(Saved data entries)

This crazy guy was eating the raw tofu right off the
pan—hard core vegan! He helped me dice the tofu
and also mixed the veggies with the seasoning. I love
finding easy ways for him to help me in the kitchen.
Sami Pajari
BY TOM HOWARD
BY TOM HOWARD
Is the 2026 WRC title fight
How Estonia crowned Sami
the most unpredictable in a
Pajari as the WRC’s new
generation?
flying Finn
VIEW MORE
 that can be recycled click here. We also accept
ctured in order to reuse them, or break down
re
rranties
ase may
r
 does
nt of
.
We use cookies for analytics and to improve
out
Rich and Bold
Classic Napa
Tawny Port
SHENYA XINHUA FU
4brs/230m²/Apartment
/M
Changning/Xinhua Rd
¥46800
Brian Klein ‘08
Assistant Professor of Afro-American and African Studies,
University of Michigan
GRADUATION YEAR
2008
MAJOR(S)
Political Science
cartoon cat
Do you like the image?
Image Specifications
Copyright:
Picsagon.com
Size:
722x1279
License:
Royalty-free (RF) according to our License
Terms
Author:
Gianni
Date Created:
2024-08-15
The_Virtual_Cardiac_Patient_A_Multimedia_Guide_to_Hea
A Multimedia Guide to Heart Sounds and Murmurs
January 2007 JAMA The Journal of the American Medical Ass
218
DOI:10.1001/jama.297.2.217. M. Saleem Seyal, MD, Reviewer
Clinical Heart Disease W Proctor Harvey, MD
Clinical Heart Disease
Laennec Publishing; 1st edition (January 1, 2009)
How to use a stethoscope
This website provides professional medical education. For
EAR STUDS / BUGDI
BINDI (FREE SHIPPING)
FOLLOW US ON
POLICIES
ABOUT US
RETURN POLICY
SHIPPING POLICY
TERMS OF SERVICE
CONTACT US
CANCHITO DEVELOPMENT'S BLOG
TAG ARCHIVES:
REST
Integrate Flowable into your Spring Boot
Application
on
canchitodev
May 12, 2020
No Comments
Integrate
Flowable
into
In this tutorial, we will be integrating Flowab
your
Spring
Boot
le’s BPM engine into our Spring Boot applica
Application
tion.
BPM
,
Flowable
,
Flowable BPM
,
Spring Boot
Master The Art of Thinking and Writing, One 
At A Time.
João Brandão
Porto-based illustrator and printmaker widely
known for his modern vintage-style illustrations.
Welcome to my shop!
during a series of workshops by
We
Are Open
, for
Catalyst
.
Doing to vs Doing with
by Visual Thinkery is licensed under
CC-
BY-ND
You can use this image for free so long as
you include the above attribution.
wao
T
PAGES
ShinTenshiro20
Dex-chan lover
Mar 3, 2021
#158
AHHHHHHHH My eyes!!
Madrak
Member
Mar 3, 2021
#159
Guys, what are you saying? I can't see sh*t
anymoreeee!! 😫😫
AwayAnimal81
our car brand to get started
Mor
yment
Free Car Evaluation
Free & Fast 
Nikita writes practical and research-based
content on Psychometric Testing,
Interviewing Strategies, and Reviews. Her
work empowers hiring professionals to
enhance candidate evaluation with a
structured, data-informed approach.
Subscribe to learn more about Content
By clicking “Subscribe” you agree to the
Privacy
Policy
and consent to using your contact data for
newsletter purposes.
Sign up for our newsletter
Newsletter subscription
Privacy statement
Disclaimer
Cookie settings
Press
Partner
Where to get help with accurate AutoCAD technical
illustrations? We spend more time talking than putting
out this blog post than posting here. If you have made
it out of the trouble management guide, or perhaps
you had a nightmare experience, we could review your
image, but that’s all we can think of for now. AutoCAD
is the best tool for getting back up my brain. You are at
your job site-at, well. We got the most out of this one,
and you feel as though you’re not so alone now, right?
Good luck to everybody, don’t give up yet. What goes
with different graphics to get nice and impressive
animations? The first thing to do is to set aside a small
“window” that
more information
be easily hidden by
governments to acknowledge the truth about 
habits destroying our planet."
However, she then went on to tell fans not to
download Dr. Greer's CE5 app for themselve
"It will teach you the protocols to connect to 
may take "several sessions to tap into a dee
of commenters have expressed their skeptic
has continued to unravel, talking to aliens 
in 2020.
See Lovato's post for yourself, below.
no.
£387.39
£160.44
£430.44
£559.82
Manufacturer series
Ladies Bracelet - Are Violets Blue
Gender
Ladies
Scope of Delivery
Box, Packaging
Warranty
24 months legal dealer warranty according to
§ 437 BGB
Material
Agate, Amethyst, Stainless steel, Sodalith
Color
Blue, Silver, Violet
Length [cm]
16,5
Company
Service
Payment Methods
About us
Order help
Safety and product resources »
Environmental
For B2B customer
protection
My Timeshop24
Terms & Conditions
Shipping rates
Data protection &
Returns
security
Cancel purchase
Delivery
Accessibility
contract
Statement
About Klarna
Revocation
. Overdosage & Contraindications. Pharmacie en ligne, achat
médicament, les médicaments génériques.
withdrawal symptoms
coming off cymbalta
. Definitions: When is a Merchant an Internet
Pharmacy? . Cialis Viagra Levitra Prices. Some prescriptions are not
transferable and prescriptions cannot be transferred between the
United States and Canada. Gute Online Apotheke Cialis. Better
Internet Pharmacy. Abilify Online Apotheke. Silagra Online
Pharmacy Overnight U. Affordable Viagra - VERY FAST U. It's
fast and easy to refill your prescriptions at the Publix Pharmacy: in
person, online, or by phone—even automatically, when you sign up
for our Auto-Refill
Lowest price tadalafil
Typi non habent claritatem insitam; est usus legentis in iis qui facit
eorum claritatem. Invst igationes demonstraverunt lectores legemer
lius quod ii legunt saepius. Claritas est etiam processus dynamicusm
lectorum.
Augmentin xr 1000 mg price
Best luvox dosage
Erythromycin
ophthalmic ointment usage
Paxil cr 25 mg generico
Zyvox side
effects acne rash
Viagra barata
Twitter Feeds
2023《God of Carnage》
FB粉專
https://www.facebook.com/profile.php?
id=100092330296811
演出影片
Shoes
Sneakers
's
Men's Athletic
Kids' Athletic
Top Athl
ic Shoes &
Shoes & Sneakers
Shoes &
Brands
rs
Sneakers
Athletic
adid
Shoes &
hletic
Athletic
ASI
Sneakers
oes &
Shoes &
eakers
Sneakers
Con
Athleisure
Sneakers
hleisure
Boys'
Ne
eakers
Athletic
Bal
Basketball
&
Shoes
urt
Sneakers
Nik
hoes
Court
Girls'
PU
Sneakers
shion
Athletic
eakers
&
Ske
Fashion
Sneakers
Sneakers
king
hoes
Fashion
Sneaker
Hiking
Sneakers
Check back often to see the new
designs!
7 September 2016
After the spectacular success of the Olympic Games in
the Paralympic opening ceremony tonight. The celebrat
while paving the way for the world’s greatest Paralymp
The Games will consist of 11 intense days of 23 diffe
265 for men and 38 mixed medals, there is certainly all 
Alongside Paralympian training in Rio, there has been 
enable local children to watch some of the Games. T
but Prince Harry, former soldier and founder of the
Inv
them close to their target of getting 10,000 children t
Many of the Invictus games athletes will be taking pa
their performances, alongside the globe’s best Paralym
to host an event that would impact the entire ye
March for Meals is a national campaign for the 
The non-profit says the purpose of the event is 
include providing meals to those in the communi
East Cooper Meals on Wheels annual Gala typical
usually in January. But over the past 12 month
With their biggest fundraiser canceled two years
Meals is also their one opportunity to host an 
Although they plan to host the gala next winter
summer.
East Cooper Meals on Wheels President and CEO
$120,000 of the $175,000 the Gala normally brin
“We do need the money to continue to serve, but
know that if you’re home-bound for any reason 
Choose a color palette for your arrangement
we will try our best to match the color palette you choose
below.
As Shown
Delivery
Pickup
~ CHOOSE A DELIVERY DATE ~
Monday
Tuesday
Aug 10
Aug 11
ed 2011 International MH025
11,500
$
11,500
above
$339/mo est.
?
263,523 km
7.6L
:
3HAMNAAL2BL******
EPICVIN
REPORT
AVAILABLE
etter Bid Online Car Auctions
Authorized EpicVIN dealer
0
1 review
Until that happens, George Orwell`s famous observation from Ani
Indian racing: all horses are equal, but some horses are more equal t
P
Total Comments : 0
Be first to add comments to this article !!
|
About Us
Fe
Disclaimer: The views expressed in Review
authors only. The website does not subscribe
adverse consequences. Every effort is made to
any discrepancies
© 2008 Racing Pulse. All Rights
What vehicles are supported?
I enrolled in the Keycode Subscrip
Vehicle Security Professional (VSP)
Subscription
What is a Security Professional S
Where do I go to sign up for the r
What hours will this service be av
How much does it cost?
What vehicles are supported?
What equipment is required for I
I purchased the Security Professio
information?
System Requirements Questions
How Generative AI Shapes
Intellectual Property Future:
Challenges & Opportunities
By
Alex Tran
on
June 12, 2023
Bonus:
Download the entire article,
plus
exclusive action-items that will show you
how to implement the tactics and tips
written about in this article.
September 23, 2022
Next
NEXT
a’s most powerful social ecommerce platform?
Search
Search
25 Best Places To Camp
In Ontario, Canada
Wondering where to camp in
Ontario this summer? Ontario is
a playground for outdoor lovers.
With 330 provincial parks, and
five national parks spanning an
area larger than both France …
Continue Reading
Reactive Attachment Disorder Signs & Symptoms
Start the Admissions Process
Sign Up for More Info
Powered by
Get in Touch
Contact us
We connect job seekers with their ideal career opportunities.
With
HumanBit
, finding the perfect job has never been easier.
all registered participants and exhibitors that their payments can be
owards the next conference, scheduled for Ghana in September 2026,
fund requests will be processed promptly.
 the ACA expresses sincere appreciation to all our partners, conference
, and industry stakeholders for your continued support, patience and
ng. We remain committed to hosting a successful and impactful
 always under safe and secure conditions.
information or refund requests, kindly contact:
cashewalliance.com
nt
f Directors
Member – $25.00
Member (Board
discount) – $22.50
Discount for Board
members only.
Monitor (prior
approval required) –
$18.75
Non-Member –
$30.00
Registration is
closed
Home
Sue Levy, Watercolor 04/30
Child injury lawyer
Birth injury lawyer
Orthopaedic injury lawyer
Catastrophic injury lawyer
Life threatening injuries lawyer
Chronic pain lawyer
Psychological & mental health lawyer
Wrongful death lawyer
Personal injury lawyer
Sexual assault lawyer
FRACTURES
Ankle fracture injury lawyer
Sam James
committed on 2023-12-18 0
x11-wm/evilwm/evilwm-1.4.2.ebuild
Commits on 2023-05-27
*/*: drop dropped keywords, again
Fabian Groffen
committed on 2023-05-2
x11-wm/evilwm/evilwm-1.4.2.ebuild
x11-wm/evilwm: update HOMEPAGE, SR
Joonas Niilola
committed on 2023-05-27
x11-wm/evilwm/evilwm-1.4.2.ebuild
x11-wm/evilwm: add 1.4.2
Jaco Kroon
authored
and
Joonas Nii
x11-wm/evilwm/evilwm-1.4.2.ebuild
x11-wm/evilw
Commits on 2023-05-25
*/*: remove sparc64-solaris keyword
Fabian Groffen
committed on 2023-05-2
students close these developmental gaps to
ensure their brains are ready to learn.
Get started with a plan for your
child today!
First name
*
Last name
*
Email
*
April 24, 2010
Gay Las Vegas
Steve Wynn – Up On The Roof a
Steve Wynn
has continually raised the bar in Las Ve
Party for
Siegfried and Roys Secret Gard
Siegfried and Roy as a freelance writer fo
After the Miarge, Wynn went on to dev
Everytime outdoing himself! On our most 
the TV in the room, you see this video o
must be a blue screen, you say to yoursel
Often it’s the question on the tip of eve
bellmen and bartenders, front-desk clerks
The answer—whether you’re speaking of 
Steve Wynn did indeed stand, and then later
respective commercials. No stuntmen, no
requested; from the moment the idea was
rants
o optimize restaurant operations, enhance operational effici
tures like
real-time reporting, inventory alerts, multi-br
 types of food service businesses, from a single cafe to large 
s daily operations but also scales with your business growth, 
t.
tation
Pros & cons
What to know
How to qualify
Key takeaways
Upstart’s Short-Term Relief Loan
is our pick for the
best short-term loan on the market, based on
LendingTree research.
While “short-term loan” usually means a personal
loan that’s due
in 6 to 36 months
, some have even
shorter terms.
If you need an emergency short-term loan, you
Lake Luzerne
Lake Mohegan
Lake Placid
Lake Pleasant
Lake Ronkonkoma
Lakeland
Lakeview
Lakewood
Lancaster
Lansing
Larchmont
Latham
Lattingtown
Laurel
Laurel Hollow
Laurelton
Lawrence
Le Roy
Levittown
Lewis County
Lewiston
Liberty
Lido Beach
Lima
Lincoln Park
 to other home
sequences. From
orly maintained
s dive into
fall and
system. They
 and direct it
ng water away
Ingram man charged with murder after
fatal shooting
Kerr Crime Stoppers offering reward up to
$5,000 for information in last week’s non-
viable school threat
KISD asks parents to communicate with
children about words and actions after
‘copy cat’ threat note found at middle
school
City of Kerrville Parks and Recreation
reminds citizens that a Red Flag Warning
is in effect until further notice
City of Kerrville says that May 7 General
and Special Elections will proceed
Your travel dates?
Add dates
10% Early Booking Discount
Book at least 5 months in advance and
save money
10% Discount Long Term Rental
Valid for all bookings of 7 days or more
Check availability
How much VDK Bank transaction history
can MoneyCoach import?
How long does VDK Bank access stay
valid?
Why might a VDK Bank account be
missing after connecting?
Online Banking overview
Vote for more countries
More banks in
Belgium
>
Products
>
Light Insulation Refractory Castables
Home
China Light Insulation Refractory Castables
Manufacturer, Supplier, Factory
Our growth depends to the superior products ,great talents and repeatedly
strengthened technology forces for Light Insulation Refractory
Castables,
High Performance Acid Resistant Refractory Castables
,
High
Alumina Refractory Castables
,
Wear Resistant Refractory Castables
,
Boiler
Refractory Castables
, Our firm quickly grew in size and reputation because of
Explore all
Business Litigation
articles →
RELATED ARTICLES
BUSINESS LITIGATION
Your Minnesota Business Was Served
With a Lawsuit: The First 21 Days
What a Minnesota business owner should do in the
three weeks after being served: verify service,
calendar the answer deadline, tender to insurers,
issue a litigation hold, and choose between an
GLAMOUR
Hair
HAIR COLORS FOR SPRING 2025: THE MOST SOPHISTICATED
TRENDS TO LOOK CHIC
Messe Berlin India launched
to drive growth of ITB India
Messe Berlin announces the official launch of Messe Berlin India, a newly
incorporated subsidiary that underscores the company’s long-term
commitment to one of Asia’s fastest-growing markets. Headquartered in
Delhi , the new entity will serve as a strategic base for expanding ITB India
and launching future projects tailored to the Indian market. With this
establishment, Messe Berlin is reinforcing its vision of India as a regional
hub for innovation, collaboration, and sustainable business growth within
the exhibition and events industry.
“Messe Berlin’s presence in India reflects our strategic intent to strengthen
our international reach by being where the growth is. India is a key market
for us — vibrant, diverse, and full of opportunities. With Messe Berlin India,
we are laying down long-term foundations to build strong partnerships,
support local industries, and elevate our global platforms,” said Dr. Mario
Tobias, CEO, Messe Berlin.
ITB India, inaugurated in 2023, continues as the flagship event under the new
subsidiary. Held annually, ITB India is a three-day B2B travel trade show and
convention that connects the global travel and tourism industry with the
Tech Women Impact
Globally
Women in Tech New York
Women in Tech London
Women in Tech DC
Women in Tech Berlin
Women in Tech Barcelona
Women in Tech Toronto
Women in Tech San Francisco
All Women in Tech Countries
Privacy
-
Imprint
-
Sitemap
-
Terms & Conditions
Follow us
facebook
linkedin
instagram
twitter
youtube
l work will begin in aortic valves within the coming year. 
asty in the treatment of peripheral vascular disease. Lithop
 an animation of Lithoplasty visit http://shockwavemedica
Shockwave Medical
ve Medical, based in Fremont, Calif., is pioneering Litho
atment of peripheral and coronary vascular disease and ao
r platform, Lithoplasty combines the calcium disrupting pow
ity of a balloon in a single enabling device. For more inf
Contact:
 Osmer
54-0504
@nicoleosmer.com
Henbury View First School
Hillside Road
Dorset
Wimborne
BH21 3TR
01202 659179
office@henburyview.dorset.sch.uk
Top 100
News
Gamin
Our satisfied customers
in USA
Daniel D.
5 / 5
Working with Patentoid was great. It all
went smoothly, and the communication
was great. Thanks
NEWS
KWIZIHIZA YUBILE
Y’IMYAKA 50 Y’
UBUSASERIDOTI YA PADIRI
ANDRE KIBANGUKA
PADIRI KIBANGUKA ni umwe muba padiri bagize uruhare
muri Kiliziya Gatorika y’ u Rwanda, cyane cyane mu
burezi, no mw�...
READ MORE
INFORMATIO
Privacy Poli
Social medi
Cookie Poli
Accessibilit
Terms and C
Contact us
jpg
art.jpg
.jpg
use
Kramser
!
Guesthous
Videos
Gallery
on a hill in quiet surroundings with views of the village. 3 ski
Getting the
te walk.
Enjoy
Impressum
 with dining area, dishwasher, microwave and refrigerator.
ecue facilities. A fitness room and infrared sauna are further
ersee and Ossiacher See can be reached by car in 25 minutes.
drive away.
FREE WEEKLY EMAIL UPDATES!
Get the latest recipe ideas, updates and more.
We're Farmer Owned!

▸ **WORK ITEM**: Please show each line of the listing that contains the string "Apotheke". Case matters.

▸ **ANSWER FOR THE TASK**:
United States and Canada. Gute Online Apotheke Cialis. Better
Internet Pharmacy. Abilify Online Apotheke. Silagra Online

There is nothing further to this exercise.